*** Begin section ***
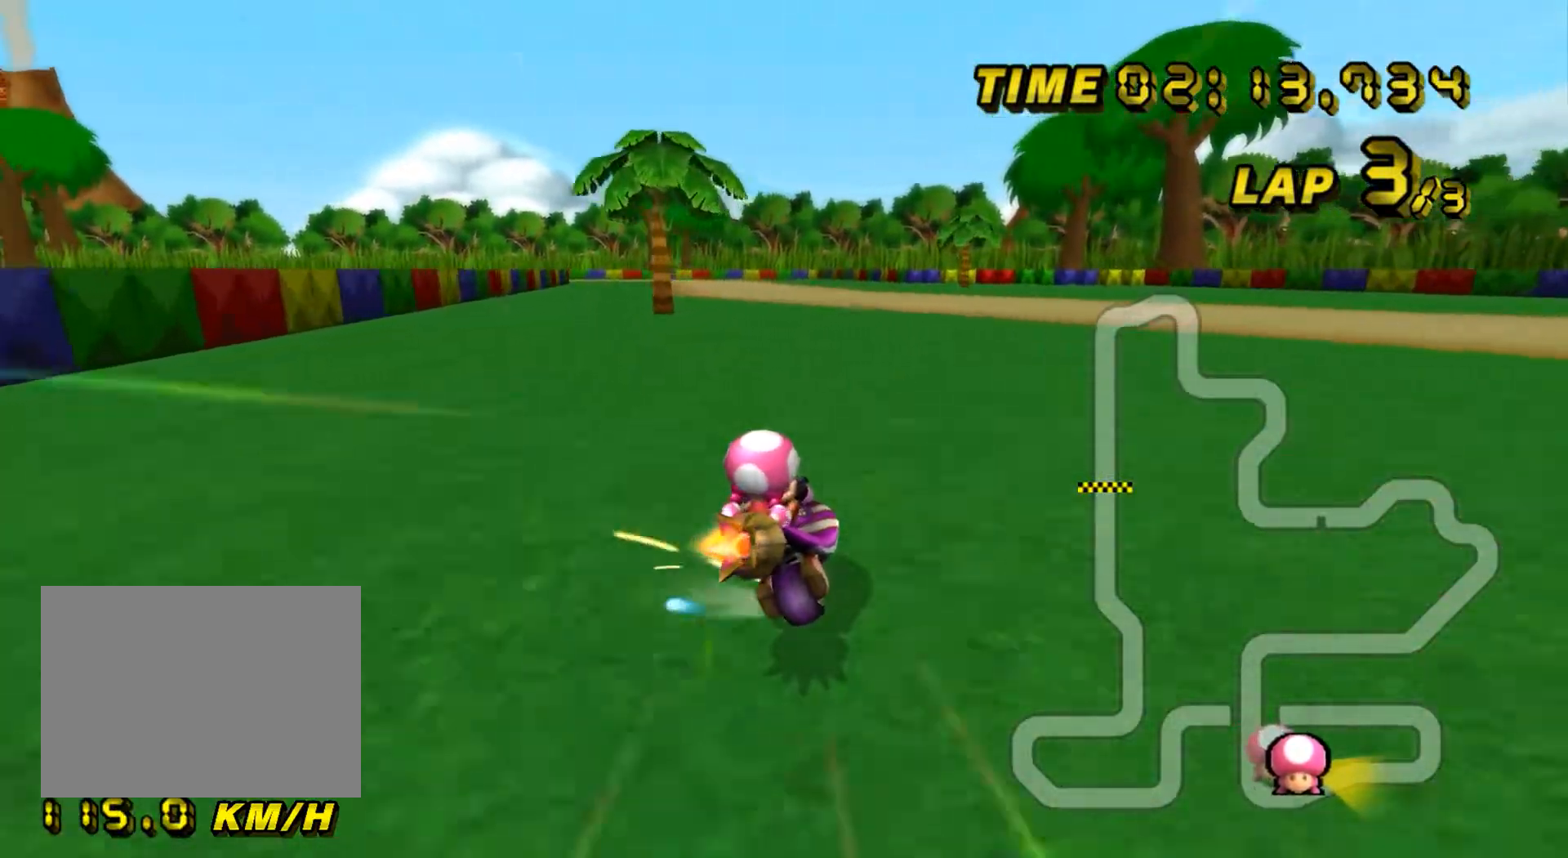
{"buttons": ["A", "R1"], "left_stick": "right", "events": []}
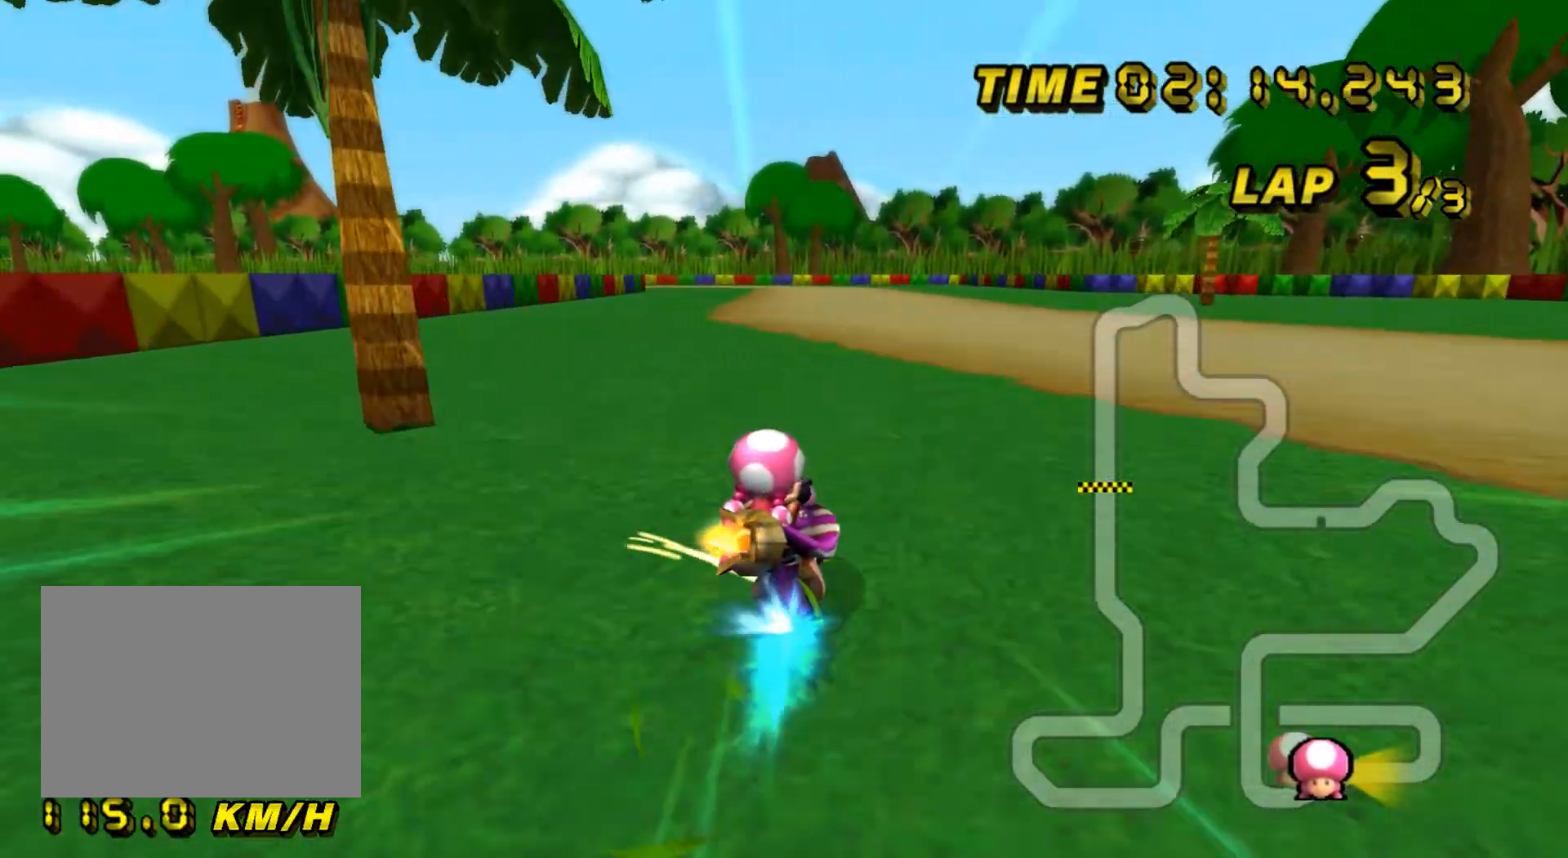
{"buttons": ["A"], "left_stick": "center", "events": [[67, "R1", "up"], [100, "DPAD_UP", "down"], [117, "DPAD_UP", "up"], [134, "left_stick", "down"], [200, "DPAD_DOWN", "down"], [217, "DPAD_DOWN", "up"], [217, "left_stick", "up"], [267, "left_stick", "center"], [284, "DPAD_UP", "down"], [300, "DPAD_UP", "up"]]}
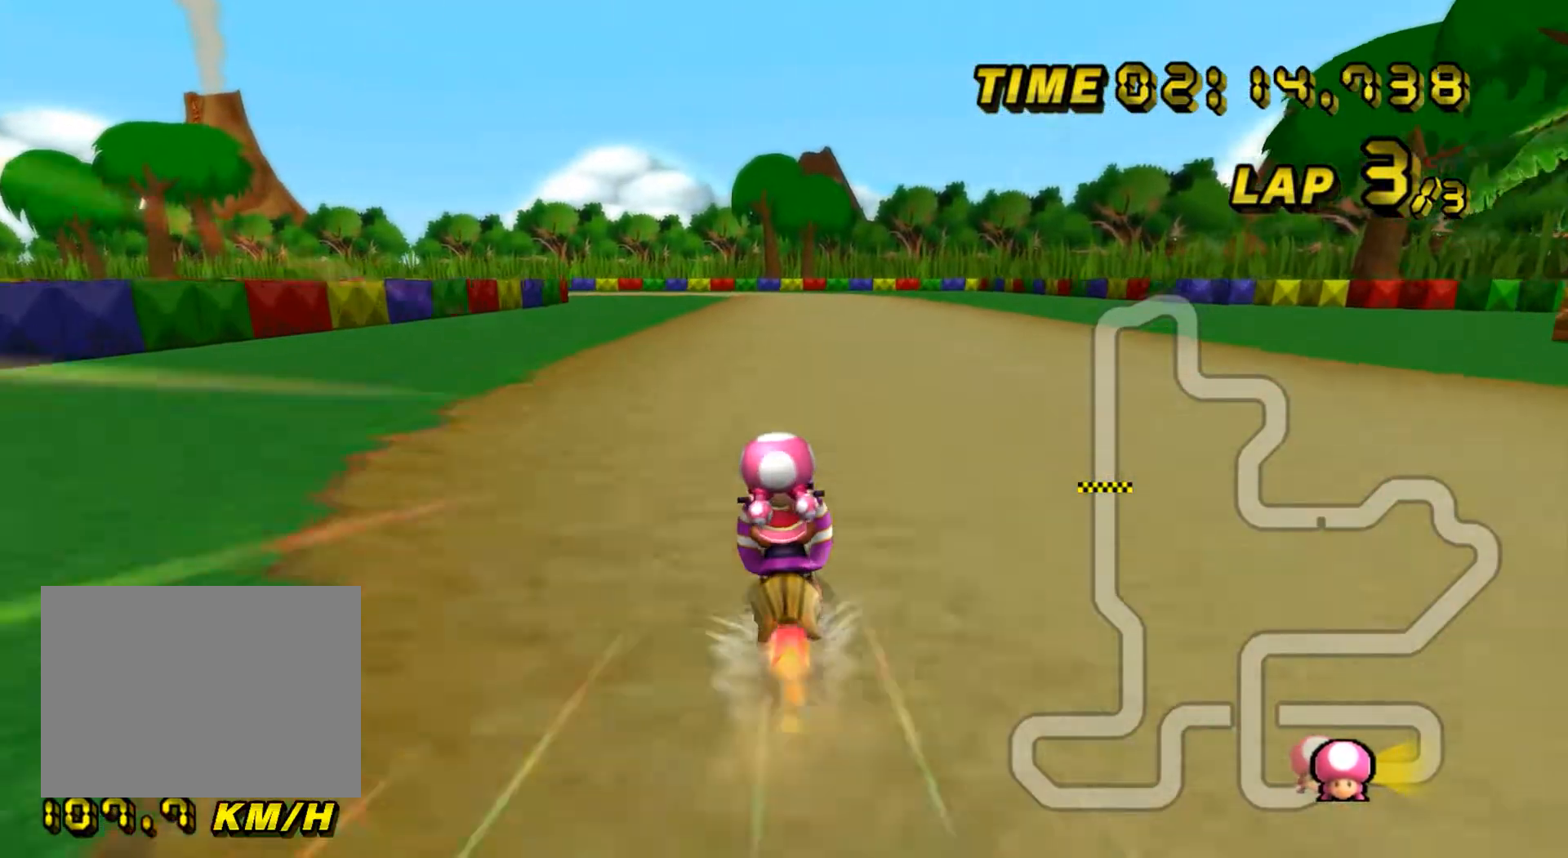
{"buttons": ["A"], "left_stick": "center", "events": []}
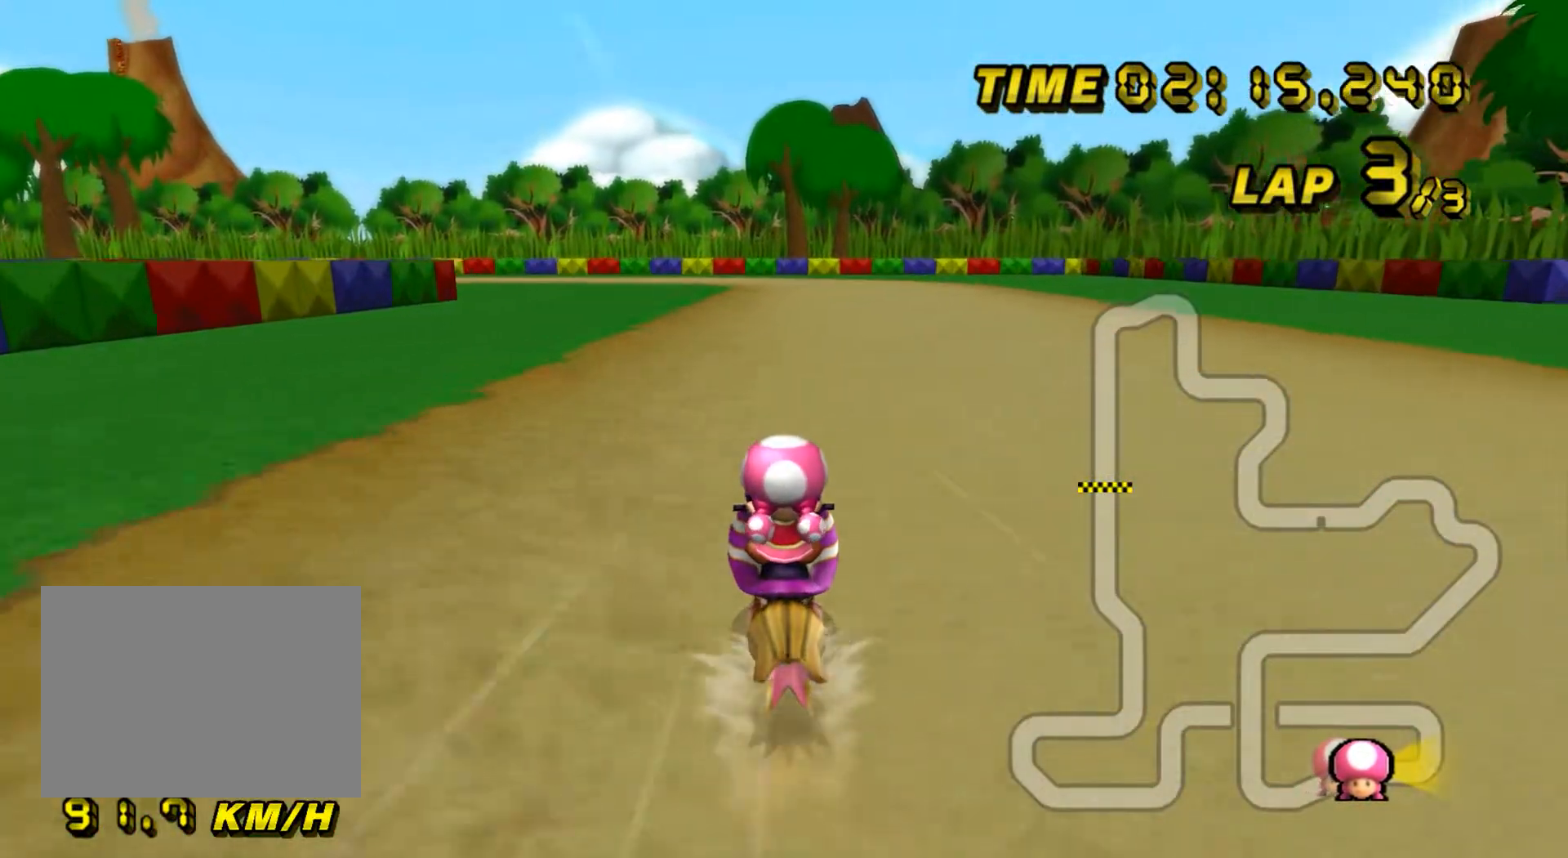
{"buttons": ["A", "R1"], "left_stick": "left", "events": [[200, "left_stick", "left"], [217, "R1", "down"]]}
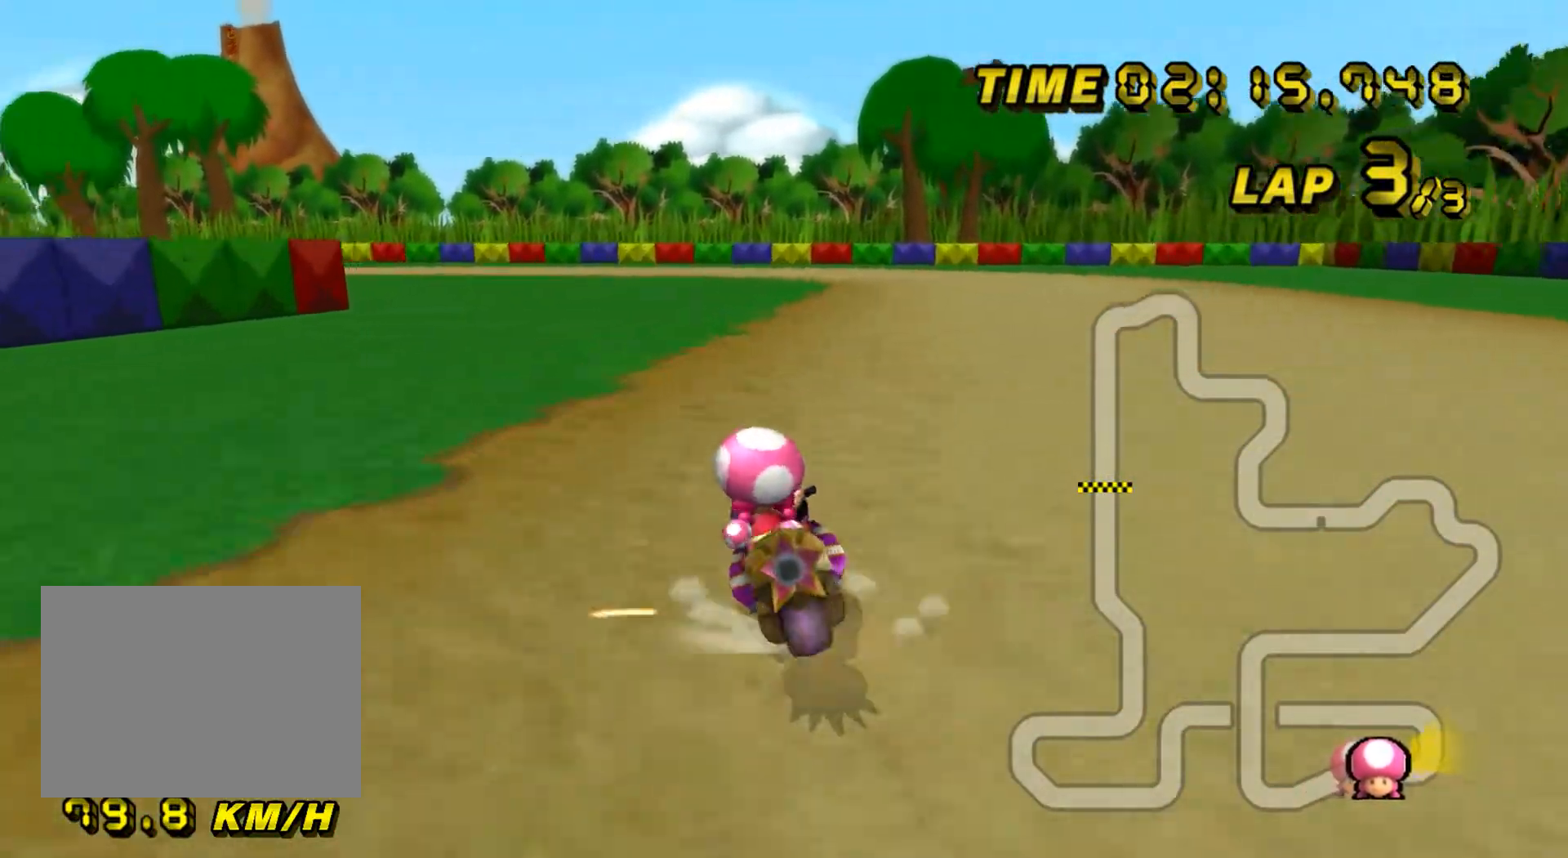
{"buttons": ["A", "R1"], "left_stick": "left", "events": []}
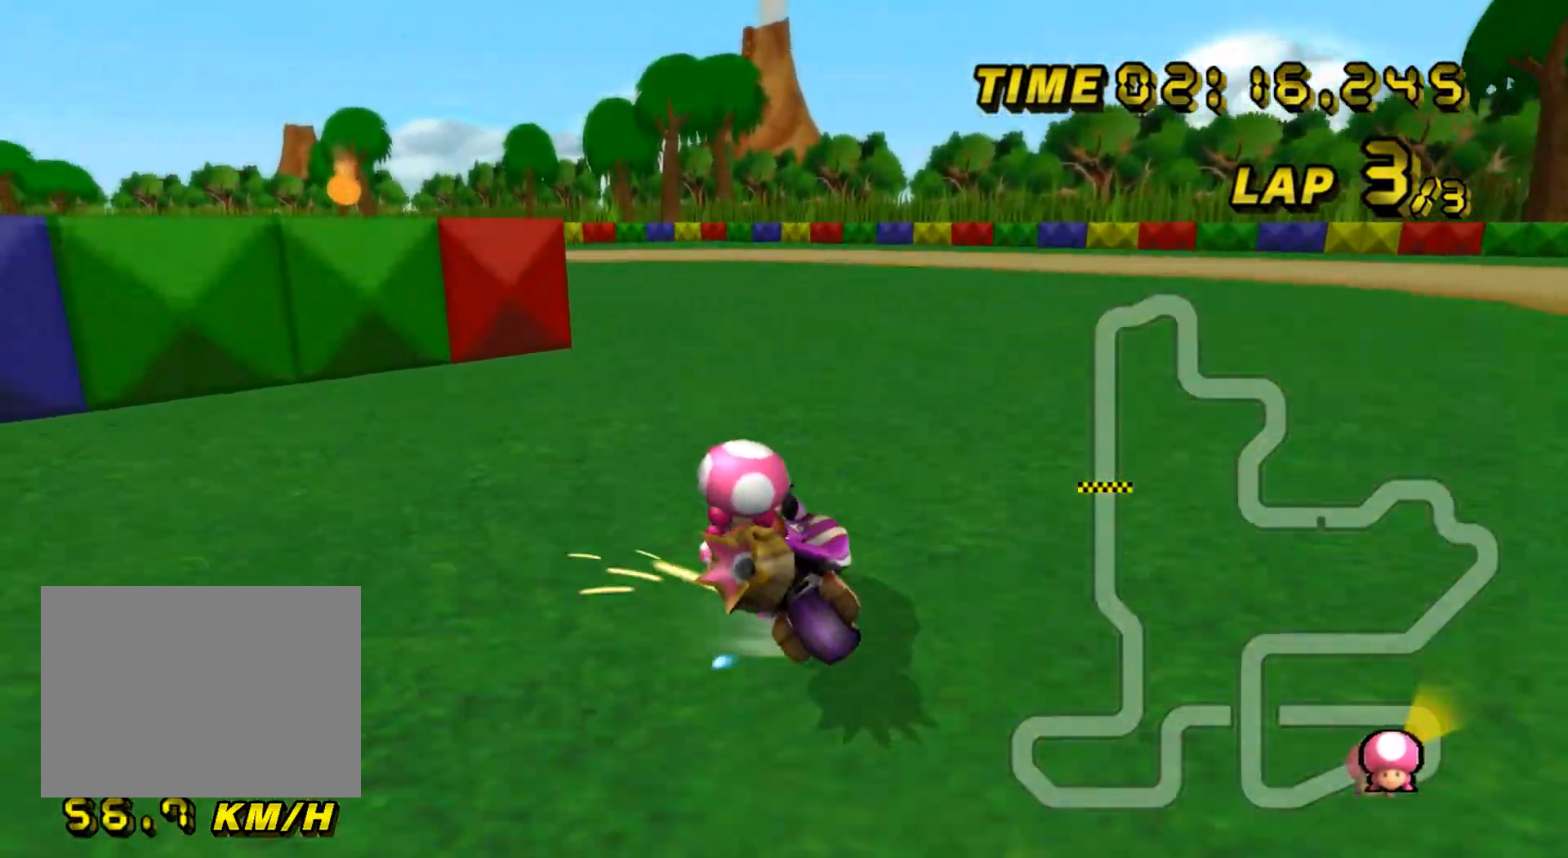
{"buttons": ["A", "R1"], "left_stick": "left", "events": []}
*** End section ***
Problem
Every line above is to be duplicated exactly; no picture should be carried over.

Task answer
{"buttons": ["A", "R1"], "left_stick": "right", "events": []}
{"buttons": ["A"], "left_stick": "center", "events": [[67, "R1", "up"], [100, "DPAD_UP", "down"], [117, "DPAD_UP", "up"], [134, "left_stick", "down"], [200, "DPAD_DOWN", "down"], [217, "DPAD_DOWN", "up"], [217, "left_stick", "up"], [267, "left_stick", "center"], [284, "DPAD_UP", "down"], [300, "DPAD_UP", "up"]]}
{"buttons": ["A"], "left_stick": "center", "events": []}
{"buttons": ["A", "R1"], "left_stick": "left", "events": [[200, "left_stick", "left"], [217, "R1", "down"]]}
{"buttons": ["A", "R1"], "left_stick": "left", "events": []}
{"buttons": ["A", "R1"], "left_stick": "left", "events": []}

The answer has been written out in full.